(Saved data entries)
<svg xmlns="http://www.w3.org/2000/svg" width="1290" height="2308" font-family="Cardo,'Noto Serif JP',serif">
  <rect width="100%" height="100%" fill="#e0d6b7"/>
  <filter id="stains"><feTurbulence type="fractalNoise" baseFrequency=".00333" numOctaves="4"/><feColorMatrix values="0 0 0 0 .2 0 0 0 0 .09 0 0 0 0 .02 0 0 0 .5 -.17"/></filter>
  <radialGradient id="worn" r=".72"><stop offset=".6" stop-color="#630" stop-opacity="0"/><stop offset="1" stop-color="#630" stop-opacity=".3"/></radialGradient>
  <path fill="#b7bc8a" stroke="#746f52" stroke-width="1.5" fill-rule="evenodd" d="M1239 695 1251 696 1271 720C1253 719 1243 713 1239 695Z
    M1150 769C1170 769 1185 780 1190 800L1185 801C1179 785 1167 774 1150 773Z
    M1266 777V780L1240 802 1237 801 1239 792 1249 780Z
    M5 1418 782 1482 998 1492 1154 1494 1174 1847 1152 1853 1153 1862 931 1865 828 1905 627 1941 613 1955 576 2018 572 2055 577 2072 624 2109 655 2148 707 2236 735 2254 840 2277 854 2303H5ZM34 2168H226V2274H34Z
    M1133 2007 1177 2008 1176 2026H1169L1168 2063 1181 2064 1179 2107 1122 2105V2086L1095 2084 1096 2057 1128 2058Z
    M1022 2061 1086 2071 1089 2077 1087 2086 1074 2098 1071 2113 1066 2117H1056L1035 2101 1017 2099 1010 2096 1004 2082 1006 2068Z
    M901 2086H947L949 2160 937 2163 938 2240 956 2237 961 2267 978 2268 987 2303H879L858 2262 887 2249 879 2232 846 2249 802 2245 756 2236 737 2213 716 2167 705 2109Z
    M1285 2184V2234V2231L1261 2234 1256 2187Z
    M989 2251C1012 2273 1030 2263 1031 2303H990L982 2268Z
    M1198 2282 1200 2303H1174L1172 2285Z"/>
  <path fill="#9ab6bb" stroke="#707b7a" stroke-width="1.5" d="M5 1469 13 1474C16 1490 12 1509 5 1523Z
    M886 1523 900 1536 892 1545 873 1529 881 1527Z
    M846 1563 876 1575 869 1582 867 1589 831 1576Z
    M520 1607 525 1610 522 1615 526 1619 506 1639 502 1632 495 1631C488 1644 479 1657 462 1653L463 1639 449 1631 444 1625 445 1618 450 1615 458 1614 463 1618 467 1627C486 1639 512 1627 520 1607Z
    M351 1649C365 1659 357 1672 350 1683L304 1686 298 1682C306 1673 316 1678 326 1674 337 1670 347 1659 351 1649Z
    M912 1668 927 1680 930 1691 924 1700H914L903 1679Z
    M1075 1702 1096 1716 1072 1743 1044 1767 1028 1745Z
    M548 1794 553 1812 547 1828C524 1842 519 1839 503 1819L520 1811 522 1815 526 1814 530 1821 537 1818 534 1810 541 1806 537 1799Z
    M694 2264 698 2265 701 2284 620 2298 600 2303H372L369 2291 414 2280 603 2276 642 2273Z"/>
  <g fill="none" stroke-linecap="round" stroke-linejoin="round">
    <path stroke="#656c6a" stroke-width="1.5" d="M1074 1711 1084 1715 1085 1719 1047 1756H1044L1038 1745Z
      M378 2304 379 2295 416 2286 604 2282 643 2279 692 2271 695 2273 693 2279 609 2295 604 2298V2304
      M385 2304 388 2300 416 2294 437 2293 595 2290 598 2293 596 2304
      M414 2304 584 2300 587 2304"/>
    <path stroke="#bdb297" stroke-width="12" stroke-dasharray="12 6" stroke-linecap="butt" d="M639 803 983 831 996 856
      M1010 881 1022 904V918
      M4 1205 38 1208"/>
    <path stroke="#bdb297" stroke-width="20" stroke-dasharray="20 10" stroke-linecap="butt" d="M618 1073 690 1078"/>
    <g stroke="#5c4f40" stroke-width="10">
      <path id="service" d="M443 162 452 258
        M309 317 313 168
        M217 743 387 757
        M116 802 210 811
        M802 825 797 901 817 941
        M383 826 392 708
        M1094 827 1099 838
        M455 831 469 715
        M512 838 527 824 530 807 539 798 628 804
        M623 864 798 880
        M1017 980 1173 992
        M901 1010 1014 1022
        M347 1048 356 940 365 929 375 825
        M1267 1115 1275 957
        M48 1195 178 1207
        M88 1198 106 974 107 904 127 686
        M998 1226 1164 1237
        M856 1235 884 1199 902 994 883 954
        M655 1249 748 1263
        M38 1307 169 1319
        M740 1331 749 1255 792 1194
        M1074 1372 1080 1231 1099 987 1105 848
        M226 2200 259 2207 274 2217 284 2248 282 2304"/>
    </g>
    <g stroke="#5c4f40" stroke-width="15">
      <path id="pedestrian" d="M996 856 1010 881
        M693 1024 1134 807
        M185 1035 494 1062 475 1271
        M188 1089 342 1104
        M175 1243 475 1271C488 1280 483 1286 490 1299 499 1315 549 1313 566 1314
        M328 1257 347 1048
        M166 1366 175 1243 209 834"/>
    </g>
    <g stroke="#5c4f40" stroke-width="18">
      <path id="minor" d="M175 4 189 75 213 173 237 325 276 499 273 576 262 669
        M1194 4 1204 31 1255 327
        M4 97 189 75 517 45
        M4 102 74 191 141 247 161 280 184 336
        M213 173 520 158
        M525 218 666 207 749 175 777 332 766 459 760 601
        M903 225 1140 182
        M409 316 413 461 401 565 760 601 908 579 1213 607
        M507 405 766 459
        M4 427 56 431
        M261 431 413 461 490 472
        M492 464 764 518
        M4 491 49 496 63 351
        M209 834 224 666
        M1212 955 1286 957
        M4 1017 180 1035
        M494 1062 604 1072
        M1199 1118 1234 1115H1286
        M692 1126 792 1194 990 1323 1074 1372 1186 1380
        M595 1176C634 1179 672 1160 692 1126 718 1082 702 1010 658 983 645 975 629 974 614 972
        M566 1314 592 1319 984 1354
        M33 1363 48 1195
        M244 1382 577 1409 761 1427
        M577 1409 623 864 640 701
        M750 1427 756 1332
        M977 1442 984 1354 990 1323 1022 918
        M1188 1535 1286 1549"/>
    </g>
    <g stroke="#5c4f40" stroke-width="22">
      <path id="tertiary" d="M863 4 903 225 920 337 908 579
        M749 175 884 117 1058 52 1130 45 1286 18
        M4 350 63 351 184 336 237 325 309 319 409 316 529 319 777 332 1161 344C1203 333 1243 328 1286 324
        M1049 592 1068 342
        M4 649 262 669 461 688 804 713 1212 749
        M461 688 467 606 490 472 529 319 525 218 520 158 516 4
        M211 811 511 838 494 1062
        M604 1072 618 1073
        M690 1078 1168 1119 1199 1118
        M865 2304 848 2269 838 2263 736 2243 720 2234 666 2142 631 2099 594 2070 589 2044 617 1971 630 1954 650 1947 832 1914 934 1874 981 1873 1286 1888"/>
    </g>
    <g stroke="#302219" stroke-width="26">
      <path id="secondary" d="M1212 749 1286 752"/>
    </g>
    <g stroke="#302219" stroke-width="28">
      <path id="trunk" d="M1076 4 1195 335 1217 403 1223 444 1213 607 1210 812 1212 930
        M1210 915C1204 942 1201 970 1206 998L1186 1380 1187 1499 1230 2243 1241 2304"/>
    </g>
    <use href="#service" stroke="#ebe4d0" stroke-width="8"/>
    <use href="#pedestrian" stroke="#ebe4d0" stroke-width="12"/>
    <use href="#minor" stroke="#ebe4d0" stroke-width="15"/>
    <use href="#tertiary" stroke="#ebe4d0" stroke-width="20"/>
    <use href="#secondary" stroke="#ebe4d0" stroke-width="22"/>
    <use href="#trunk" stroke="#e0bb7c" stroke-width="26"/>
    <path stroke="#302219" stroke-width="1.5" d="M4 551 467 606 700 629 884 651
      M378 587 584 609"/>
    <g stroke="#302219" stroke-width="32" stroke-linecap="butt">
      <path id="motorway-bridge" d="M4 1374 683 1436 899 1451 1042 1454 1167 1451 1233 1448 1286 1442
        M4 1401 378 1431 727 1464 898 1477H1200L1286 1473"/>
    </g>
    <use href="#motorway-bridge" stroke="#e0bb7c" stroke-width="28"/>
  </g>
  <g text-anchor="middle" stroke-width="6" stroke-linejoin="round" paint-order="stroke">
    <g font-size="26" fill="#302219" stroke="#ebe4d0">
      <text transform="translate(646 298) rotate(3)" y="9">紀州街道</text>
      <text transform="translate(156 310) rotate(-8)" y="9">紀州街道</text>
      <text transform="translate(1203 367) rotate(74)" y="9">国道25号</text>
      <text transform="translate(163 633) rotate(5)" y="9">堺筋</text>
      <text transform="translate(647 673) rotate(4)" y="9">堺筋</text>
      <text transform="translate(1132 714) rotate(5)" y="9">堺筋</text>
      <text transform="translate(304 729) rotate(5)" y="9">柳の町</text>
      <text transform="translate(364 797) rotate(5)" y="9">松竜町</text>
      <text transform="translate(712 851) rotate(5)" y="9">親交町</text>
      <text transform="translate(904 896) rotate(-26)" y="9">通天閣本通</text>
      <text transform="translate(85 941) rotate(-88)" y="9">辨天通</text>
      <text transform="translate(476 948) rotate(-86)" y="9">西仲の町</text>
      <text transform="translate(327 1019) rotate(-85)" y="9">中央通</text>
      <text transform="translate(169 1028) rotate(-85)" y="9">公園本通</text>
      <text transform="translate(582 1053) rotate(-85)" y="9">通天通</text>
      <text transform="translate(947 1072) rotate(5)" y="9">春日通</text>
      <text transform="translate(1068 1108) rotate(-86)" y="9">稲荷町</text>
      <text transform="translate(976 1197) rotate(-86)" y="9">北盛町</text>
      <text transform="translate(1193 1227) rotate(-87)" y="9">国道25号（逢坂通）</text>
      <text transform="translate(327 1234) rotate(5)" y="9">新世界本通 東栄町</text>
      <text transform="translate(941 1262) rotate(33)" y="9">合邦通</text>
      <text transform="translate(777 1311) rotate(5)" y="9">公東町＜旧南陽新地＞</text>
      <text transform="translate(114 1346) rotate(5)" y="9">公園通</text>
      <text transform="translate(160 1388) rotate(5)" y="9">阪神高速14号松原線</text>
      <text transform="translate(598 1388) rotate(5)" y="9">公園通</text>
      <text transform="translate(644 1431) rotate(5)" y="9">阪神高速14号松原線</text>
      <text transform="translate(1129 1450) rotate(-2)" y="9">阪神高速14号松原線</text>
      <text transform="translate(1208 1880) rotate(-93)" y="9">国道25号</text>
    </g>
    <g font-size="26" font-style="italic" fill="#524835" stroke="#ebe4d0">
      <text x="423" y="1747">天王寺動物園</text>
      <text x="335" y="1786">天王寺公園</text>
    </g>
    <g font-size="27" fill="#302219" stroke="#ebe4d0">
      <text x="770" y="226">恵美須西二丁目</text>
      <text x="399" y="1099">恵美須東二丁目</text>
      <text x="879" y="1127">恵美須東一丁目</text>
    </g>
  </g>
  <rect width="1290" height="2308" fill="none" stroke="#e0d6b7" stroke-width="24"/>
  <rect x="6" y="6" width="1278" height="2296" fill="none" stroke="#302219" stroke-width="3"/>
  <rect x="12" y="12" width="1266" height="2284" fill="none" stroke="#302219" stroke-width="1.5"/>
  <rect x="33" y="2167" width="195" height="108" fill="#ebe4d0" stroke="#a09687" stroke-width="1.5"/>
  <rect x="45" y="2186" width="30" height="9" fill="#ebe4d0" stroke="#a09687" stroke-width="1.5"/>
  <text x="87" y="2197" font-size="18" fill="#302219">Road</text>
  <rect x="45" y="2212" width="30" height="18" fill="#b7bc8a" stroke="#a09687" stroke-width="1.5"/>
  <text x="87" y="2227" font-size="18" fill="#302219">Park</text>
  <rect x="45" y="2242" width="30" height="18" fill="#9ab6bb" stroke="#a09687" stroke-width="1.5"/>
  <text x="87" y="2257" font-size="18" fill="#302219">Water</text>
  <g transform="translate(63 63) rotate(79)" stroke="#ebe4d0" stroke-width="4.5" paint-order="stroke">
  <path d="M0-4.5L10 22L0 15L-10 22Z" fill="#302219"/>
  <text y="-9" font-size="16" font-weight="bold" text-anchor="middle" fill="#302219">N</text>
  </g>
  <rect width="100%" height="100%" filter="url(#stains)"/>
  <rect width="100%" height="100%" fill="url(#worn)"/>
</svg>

#### EXERCISE AIM
Only a number is wanted here: the count of lines in the data that contain the string "紀州街道".

#### ANSWER TO THIS TASK
2